La modernidad que nos brinda la oportunidad de ver películas en la cama, es la misma que tiene casi siempre las manos manchadas de sangre. He descubierto una fascinación particular por el destino que conoció, sin ir más lejos, Manuel Altolaguirre. El poeta murió a manos de la tecnología, volviendo a la capital tras presentar su primera y única película como director, El Cantar de los Cantares (1959), en el Festival de Cine de San Sebastián de su año. La muerte de su mujer se produjo en el acto, él vería salir el sol tres días más; según su hermano: «a las tres y cuarto en punto de la tarde, expiró. Yo le cerré los ojos. Murió besando el crucifijo que un hermano de San Juan de Dios le ofrecía». Obcecada, me pregunto: ¿qué tiene de especial la muerte en un automóvil? ¿Qué era aquello que fascinaba tanto a los protagonistas de Crash (1996)?
Estas preguntas no cesaron su notable presencia al comienzo de la cinta de Juan Antonio Bardem, que puse casi sin pensar. La muerte anunciada en el propio título inaugura la acción, convirtiendo los timbres de las bicicletas en melodía diabólica y augurio fatal. Casi tan terroríficos como los ciclos son los celos, causantes de chantajes y amenazas. ¿Y la guerra? La guerra es algo muy cómodo, se le puede echar la culpa de todo. De los muertos, de las ruinas, de los tipos que se quedan vacíos por dentro y no vuelven ya a creer en nada. Podemos culparla de los atropellos, también.

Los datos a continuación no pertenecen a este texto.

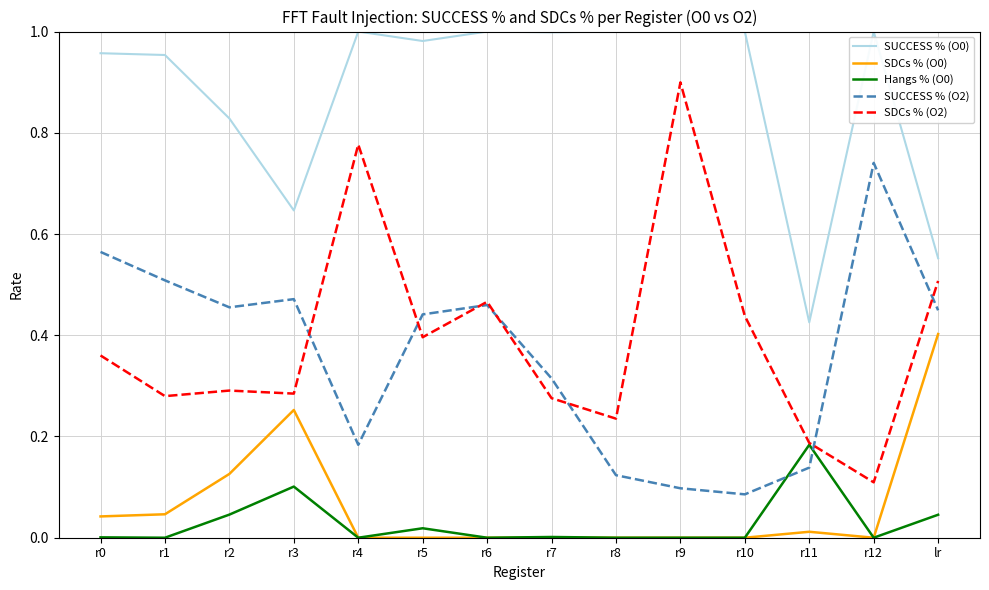

What is the total value across all series at r1?

1.8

El descubrimiento de una infidelidad se equipara al de un asesinato cuando hablamos de personajes de la alta sociedad, ¿acaso no son lo mismo? Más de un hombre muere en la película centrada en uno de ellos, o eso quieren hacernos creer los burgueses. ¿Cómo va a importar la muerte de un trabajador de la metalúrgica más que la aventura de una adinerada tediosa? ¡Claro que él conduce una bicicleta!
El descenso a la locura merecido por dos pudientes aburridos guía la cinta y anima al espectador a mirar varias ocasiones en ambas direcciones la próxima vez que se acerque a un cruce. Qué aparatoso, el atropellar a alguien, el fumar con guantes, el esconder un adulterio.

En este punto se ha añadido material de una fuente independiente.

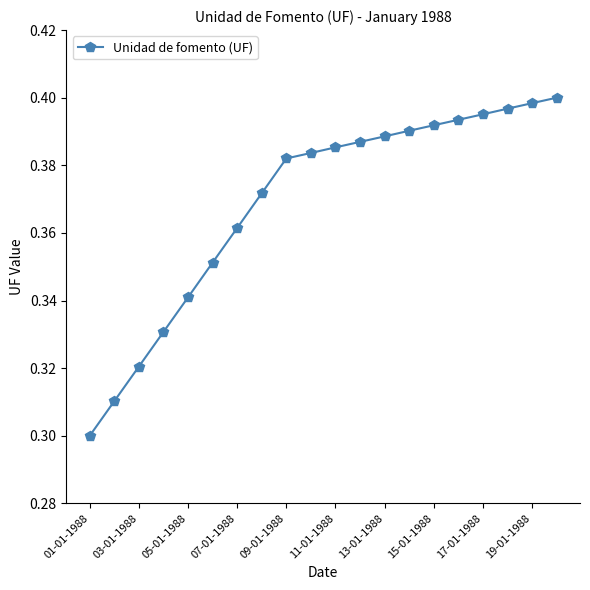

Count the values in the range 0 to 1.

20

Nadie sabe nada, sí, nadie sabe nada. ¿Me oyes? Nadie sabe nada.
La conversación, Francis Ford Coppola (1974)
Dios sabe. ¿De qué manera sería Dios testigo de cada uno de nuestros pasos? Sólo es posible mediante la escucha. Gene Hackman personifica al Supremo en la apoteosis de Coppola, absorto en una atmósfera equivalente a la característica de un escenario en madera de un local de jazz en una población pequeña. Aunque no conozco el funcionamiento de los sistemas de vigilancia celestial, sí que estoy segura de que deben parecerse bastante a los que se estilan a lo largo y ancho de la costa oeste norteamericana.

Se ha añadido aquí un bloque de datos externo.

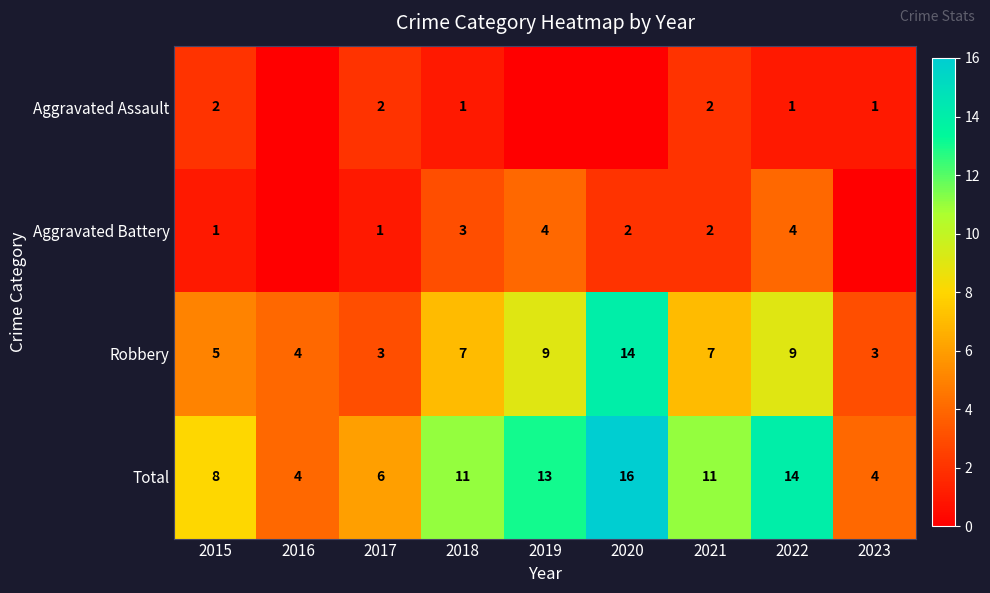

What is the difference between the highest and lowest values at 2015?

7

Qué aparatoso el espionaje, casi todo se pierde en la línea irregular que conecta las voces, hasta la fe. La paranoia persiste, casi siempre, sin dejar espacio a la redención; también la decepción por haber sobrevivido a la espera. La película y mis ojos terminan por presentar las mismas señales, demasiado blancas -augurio de desapariciones y desgracias-, síntoma de acecho exacerbado. Dios perdonará los pecados del amante tentado por tener bajo vigilancia a todo aquel que comparte algo consigo, defiende que todo vale en el amor y en las grabaciones.
A veces hasta creo que me escuchas cuando hablo por teléfono.
Puede que Dios me haya escuchado decir algo inmoral por el auricular, seguro que conoce cada uno de los conflictos que he tenido en los últimos años. Ha debido adaptarse a muchas formas para percibir todo lo dicho. No soy capaz de imaginar cuántos ángeles soplones me habrá enviado. Ángeles en el bus, en los cines (ese hombre que se sienta extrañamente cerca de ti en una sala vacía), en mi propia casa. Debajo del colchón, en el marco de la ventana o en el fondo del segundo cajón de mi escritorio, ¿hay ángeles escondidos en mi impresora?
Fantaseo con una ficción angelical que plasme todas sus posibles naturalezas, ¡un nomenclátor! Hasta lograr acercarme a la realidad seráfica, concluiré que mis favoritos son los implícitos en los coches. Todo lo que escuchan es significativo.